Indian Summer is the story of his time among the Yokuts. It’s just 123 pages long, with large type. The writing is simple, just the facts. His story is the only eyewitness account of a colonist who knew California Indians when they were still wild and free, living in their traditional manner. It provides a wealth of details about how the Indians lived.
Even after Mayfield was a teen, old enough to take care of himself, his father left him with the Indians. “He said that I was in better company with the Indians than I would be staying around the white towns with him. There I would be in contact with saloons, gamblers, drunks, bums, and many other undesirables that I would not know at the rancheria.” Whites were notoriously untrustworthy, and masters in the fine arts of vulgarity and profanity.
When he was in his eighties, Mayfield said, “There is no use trying to deny that the Indians I knew were, for the most part, naked savages. But I have found that in the sixty-six or more years since I left them that just wearing a lot of clothes does not make people decent. Neither does going around naked necessarily make people indecent.” He added, “I knew the Indians in their natural state and I know that they were the finest people that I have ever met.”
In the good old days, Tulare Lake covered Kings County, and portions of Tulare and Kern counties. It was the biggest freshwater lake west of the Mississippi, and it sometimes swelled to cover 760 square miles (1,968 km2). A thriving fish mining industry was established by the Americans.
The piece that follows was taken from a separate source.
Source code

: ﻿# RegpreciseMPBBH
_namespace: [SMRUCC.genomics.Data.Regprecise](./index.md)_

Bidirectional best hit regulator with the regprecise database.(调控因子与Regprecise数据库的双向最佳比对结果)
Four rivers once emptied into the lake, but water-mining farmers and land speculators diverted their flows, and the lake disappeared by 1910. Tulare Lake is now called the Tulare Lakebed, flat dry land, mostly cotton fields. In extremely wet El Niño years, like 1997, the former lake temporarily holds some water. Now the Americans are pumping out the groundwater, and the land is sinking. Some locations are falling two inches per month. Roads are cracking, and pipelines are breaking.
There were 16 subcultures of the Yokut people, and there may have been up to 50,000 of them in the San Joaquin Valley 200 years ago. Abundant wildlife and plant foods allowed them to live in high density for hunter-gatherers — in good health, usually peaceful, with a leisurely lifestyle. By 2010, the valley was home to 3,971,659 Americans, and it had air pollution comparable to Los Angeles and Houston. The current way of life does not have a long-term future.
Thomas Jefferson Mayfield was born in 1843, the same year as my great-grandfather, Richard Edward Rees. Richard’s granddaughter Martha lived until 2009, and she remembered him well. The Yokut people had lived in balance for several thousand years, but civilization furiously obliterated the wild paradise in less than three generations. Bambi was splattered by a runaway freight train, and nobody lived happily ever after. There may be important lessons here.
A huge and glaring omission from the book is California’s wars of extermination on the Indians. The Tule River War was waged against the Kings River Yokuts at the time Mayfield was staying with them. In the first 20 years of the American occupation of California, 90 percent of the Indians died. Bounties were paid for the scalps and heads of Indians. Who omitted the genocide — Mayfield, Latta, or the publisher?
Mayfield, Thomas Jefferson, Indian Summer, Heyday Books, Berkeley, 1993 (Original 1929).